BSC Meeting with Latin American Presidents Focuses on AI, Digital Sovereignty
April 21, 2026 — The Barcelona Supercomputing Center – Centro Nacional de Supercomputación (BSC-CNS) hosted this weekend the presidents of Brazil, Luiz Inácio Lula da Silva; Uruguay, Yamandú Orsi; and Mexico, Claudia Sheinbaum, with the aim of consolidating and exploring new collaborations between the center and Latin American institutions to position the region in the development of artificial intelligence, a technology that will shape competitiveness and innovation in the coming years.
The visits of Luiz Inácio Lula da Silva, Yamandú Orsi and Claudia Sheinbaum reinforce a long trajectory of scientific collaboration and project new strategic axes in AI and technological sovereignty for the region.
This strategic alliance seeks to transform existing capabilities into a shared capacity of greater scale and impact that allows Latin America to face the global challenges of the digital era with technological sovereignty, ensuring that supercomputing and AI translate into tangible solutions for society.
During successive visits, Lula, Orsi and Sheinbaum met with Mateo Valero, director of BSC, and visited the MareNostrum 5 supercomputer and the MareNostrum Ona quantum partition, located in the emblematic Torre Girona chapel, adjacent to the BSC headquarters.
The meetings were also attended by the associate director, Cristian Cantón, the Director of Operations, Sergi Girona, and BSC directors and researchers specialized in strategic areas such as AI, chip design, health, climate change, emergency response and energy management, as well as scientists from the respective countries who are part of the 35% of foreign staff in the center’s workforce, which is composed of more than 1,400 employees.
Among the recent milestones of collaboration between the BSC and Latin America are the RISC and RISC2 projects, led by BSC, to coordinate HPC research between Europe and Latin America.

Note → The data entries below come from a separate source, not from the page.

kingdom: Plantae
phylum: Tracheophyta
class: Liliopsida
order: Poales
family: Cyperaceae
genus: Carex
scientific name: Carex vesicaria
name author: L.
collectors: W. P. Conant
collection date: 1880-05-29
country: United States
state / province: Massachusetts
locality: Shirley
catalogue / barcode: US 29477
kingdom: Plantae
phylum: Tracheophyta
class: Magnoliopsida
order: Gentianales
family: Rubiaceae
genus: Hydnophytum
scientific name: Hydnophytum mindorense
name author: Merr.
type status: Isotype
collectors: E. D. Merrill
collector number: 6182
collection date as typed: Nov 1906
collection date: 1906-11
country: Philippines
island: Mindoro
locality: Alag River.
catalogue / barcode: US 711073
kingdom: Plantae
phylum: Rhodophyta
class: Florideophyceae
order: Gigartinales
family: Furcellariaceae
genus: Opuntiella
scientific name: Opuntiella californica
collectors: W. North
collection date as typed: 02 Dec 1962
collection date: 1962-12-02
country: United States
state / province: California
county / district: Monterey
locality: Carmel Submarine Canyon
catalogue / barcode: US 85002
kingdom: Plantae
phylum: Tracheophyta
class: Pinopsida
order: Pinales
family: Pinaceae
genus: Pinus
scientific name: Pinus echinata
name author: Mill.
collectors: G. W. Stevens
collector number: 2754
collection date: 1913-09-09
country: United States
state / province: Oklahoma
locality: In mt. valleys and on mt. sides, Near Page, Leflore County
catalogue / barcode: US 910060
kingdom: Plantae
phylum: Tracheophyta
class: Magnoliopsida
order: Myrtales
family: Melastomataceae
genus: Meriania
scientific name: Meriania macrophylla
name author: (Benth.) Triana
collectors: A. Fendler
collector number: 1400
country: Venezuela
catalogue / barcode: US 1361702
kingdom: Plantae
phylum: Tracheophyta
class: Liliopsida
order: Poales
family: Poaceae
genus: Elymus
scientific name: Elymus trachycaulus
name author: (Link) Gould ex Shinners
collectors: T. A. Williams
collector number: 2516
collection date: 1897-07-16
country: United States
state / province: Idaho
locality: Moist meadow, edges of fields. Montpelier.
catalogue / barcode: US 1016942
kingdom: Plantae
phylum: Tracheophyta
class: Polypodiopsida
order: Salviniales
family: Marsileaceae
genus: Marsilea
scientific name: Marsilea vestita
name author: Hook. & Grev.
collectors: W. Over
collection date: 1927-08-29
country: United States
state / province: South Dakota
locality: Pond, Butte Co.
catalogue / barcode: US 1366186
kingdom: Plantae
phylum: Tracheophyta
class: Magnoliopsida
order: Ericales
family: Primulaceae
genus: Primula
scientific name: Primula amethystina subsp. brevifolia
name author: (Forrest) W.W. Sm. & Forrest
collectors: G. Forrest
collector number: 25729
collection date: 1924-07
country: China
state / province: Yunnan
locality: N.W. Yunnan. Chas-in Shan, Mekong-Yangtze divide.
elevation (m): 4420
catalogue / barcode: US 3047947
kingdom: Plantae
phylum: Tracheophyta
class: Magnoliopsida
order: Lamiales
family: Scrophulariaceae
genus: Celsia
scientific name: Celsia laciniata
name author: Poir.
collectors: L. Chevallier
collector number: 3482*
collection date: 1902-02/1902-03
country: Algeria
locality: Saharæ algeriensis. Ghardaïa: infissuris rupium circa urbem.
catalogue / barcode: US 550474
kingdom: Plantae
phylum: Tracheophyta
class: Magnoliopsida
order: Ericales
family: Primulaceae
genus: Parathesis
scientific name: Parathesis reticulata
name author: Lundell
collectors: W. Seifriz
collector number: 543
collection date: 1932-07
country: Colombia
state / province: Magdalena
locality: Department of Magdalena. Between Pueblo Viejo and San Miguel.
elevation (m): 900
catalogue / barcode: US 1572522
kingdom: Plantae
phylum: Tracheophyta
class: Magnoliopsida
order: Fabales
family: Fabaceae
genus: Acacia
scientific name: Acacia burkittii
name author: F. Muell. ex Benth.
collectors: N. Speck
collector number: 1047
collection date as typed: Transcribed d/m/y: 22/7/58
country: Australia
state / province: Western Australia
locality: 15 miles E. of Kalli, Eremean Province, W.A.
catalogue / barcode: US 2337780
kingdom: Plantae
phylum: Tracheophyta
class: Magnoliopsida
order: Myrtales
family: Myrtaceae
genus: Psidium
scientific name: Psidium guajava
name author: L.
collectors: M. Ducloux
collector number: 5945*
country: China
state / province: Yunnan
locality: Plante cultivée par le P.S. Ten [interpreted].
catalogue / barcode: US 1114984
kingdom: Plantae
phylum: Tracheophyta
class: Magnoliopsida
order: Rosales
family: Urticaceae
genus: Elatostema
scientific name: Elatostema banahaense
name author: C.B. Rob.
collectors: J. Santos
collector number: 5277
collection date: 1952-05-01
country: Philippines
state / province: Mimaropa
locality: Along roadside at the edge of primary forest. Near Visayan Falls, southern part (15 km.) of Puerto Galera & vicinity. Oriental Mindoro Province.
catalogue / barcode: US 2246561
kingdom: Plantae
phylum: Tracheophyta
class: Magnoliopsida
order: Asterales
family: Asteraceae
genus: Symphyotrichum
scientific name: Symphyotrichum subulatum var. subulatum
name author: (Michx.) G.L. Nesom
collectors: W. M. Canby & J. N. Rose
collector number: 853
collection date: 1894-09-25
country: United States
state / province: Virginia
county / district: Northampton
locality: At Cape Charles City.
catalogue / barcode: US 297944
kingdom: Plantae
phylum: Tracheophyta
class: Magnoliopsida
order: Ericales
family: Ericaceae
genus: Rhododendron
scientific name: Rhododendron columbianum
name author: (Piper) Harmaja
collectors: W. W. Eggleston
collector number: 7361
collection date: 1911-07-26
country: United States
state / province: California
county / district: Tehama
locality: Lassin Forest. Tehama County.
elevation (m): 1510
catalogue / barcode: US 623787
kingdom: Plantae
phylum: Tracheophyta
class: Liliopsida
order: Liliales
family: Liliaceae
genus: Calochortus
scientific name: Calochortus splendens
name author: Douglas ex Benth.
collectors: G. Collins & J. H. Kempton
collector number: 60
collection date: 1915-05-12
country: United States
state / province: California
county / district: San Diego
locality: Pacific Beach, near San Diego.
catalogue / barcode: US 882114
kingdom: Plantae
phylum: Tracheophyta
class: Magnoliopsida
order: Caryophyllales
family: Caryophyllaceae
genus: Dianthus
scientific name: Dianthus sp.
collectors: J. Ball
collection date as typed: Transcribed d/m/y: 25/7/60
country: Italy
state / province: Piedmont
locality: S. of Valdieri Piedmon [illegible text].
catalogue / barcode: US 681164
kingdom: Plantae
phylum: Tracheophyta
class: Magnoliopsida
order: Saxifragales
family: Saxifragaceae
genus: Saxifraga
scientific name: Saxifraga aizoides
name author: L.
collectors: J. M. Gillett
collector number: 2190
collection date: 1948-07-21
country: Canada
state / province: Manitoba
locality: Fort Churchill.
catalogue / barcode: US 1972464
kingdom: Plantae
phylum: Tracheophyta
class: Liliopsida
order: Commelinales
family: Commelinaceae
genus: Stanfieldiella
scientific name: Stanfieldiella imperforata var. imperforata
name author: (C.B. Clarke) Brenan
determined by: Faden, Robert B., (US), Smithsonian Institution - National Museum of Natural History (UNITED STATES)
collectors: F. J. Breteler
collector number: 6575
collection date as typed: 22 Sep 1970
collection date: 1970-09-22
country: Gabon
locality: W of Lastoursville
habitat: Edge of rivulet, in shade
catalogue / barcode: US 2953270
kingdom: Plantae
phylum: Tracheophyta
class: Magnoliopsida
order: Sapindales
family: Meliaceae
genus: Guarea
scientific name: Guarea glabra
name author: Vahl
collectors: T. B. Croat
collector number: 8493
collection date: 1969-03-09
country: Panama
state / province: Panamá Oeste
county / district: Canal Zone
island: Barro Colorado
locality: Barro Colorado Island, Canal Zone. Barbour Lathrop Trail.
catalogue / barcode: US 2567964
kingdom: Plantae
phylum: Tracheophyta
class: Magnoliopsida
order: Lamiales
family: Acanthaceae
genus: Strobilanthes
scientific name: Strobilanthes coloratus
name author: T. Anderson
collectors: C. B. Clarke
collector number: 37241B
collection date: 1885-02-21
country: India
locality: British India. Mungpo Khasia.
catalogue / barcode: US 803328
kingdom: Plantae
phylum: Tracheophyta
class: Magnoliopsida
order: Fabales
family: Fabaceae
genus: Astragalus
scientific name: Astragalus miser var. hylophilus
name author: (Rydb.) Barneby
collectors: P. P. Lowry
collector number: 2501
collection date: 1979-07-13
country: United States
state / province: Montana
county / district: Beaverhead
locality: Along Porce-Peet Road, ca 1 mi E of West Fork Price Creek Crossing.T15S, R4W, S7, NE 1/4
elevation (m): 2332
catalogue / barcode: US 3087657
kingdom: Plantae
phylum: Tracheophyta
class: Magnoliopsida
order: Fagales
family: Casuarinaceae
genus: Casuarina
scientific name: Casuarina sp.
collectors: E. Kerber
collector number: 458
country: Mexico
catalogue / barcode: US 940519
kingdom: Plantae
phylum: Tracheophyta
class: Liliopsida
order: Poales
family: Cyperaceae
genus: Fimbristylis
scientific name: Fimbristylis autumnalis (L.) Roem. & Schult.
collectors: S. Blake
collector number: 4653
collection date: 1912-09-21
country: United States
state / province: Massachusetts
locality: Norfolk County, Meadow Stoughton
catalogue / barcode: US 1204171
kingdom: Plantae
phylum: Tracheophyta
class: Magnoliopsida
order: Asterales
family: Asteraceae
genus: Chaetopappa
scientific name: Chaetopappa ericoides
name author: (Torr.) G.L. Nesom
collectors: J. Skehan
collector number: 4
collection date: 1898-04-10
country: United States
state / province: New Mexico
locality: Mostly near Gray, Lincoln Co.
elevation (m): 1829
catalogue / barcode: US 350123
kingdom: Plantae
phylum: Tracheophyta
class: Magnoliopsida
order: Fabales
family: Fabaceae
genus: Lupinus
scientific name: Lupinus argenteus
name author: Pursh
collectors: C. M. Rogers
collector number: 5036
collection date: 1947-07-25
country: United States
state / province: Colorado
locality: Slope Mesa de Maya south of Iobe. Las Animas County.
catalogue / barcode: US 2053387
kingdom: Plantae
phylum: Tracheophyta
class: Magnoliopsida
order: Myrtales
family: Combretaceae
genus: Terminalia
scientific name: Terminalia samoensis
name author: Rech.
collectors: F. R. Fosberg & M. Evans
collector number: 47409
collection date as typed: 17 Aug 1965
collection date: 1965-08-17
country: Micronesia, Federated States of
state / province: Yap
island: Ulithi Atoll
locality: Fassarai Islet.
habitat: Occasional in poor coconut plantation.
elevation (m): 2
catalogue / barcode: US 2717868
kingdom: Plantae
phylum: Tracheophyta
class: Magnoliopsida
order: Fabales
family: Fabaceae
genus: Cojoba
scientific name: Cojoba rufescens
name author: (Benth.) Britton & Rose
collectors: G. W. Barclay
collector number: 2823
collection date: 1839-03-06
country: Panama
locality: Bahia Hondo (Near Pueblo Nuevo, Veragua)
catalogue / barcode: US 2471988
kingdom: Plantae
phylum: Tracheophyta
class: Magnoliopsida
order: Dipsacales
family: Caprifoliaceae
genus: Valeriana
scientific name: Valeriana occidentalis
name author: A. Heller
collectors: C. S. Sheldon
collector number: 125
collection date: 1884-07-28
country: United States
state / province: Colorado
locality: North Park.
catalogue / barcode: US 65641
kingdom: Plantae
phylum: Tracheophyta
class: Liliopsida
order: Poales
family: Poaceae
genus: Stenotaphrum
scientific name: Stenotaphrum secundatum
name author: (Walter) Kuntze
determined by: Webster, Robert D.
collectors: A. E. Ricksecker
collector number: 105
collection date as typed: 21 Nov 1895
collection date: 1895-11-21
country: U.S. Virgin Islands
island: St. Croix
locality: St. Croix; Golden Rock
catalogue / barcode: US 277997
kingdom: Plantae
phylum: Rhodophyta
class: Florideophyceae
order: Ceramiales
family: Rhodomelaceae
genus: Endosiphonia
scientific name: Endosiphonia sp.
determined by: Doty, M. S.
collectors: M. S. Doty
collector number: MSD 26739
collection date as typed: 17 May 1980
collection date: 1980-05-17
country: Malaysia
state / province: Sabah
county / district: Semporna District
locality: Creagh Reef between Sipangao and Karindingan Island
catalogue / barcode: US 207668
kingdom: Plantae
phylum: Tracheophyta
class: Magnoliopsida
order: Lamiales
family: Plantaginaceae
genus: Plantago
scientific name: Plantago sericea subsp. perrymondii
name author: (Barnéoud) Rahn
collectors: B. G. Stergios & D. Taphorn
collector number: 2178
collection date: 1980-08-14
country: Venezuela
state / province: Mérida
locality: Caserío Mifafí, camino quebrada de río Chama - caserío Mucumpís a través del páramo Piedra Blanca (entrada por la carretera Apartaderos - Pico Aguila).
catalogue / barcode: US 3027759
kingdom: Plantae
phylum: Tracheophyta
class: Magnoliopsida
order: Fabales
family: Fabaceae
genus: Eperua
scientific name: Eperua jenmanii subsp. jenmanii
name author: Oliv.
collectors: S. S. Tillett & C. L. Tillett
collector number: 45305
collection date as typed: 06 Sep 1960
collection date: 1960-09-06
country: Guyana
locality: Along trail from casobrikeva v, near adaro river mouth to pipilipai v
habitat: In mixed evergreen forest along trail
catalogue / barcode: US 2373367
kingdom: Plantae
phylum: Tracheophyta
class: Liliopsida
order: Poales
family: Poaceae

Currently, this network is evolving into the EU-LAC supercomputing network for AI, a project coordinated by the BSC AI Institute aimed at accelerating digital transformation and the development of joint use cases in AI, agriculture and climate change.
Complementing these initiatives, the FiatLatam project will start in June 2026 to promote the collaborative development of language models (LLM) that reflect the rich linguistic diversity, contexts and sectors of Latin American reality.
Within this ecosystem, Mexico stands out as the country with the longest trajectory of collaboration, initiated in 1988 —long before the founding of the center— with agreements that have made it possible to train more than 1,000 PhDs.
A fundamental pillar is the relationship with the Instituto Politécnico Nacional (IPN), which since 1995 has collaborated in the creation of the Centro de Investigación en Computación (CIC) and in the development of the Lagarto processor, the first open-source chip, based on RISC-V technology.
The collaboration between BSC and Mexico has also resulted in applied technological solutions, such as the air quality forecasting system for Mexico City, based on the BSC’s Calíope model; the ENERXICO project, which has generated advanced simulations for the oil, gas and renewable energy sectors; and the first European urgent computing test during the Simulacro Nacional de Sismo de México, using MareNostrum 5 to generate real-time intensity maps.
This joint effort serves as the basis for the future construction of the Mexican national supercomputer, Coatlicue, through an agreement with the Secretaría de Ciencia, Humanidades, Tecnología e Innovación (SECIHTI) of the Mexican government with the aim of promoting AI development in the country.
For his part, Brazilian president Luiz Inácio Lula da Silva highlighted that, to guarantee digital sovereignty, Brazil and Spain are promoting cooperation between BSC and the Laboratório Nacional de Computação Científica (LNCC) for the development of joint AI projects.
At the reception of the Mexican delegation, led by President Sheinbaum, the Catalan artist Joan Manuel Serrat also took part, who maintains a close connection with Mexico, a country where he went into exile in 1975.